Dès ses premières années de formation, Matisse a pu être en contact avec des artistes et des écrivains proches du poète, dont les Nabis. Il noue d’ailleurs avec Pierre Bonnard une amitié qui se prolongera jusqu’à sa mort en 1947 et on peut imaginer que Mallarmé a alimenté certaines de leurs conversations. 

La « révélation » aurait pu venir également de son voyage à Tahiti, où Matisse s’est lancé sur les traces de Gauguin, lequel était très lié avec Stéphane Mallarmé. Matisse a pu alors se souvenir du poète, sans que l’on puisse toutefois en trouver la mention dans sa correspondance.

En 1941, dans une lettre adressée à André Rouveyre, son ami depuis les années de formation dans l’atelier de Gustave Moreau et qu'il retrouve à cette époque sur la Côte d'Azur, l'artiste exprime sa connaissance de la poésie de Mallarmé et sa sensibilité à l’une de ses caractéristiques principales, la musicalité des vers.
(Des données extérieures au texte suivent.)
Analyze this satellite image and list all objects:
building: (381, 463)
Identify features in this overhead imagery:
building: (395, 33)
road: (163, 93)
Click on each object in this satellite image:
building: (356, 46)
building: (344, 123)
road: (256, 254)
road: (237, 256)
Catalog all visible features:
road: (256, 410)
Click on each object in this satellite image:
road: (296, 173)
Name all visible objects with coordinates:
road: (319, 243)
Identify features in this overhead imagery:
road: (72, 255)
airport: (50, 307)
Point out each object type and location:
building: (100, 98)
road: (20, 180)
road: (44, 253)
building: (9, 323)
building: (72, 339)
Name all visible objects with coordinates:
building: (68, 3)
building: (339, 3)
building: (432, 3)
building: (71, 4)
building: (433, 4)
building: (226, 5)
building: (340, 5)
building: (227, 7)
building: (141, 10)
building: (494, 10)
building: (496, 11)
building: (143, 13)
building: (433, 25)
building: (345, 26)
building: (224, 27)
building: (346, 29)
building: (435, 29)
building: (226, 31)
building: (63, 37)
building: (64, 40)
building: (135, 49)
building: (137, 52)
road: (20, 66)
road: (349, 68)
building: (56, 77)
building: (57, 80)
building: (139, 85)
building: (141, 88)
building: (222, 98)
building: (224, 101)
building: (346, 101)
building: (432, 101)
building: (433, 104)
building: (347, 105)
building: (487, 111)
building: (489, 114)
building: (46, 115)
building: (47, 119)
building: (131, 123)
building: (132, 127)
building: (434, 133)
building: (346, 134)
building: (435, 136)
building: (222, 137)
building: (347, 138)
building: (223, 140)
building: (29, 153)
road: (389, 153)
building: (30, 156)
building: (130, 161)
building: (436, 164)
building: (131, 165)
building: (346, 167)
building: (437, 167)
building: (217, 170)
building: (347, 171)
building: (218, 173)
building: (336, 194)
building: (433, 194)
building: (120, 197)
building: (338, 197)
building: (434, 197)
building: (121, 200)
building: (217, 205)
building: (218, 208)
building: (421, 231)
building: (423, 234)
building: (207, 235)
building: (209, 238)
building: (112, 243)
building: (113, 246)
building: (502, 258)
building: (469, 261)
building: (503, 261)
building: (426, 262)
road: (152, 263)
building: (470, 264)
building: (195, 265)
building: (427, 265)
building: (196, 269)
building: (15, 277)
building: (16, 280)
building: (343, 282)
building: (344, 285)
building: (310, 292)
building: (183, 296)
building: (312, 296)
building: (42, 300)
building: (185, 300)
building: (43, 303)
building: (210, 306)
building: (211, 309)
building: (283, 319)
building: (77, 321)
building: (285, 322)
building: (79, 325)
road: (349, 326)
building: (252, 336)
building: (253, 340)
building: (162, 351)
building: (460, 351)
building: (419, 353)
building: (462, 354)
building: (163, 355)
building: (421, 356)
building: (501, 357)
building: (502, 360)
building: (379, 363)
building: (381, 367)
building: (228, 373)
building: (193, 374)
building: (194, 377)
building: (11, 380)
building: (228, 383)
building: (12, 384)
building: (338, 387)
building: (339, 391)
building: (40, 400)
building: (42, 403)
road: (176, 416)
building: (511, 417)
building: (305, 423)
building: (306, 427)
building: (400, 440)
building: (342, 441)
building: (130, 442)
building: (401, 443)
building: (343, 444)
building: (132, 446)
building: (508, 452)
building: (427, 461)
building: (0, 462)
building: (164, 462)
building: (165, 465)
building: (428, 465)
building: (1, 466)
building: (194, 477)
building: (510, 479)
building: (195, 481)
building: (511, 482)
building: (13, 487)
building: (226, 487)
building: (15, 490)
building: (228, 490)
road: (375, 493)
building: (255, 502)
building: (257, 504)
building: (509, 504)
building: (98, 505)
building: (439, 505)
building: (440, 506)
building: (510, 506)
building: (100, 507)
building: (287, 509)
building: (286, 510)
La correspondance entre Matisse et Rouveyre montre que le peintre n’a jamais vraiment cessé de s’intéresser au poète. Depuis qu’ils se côtoient à nouveau, les deux amis s’échangent des livres. En 1942, Matisse adresse à Rouveyre un exemplaire de Vie de Mallarmé, livre écrit par l’un des spécialistes du poète alors, Henri Mondor, ainsi que Mallarmé l’obscur de Charles Mauron. Jusqu’en 1950, on trouve des mentions du poète dans leurs lettres tandis que l'artiste décèdera quatre années plus tard à Nice. 

Voir aussi

Félicitations au musée Matisse de Nice qui vient d'acquérir fin 2023 un exemplaire de cette édition. Cette acquisition est très importante car le recueil Poésies de Stéphane Mallarmé était le seul livre illustré par Matisse qui manquait à leur collection.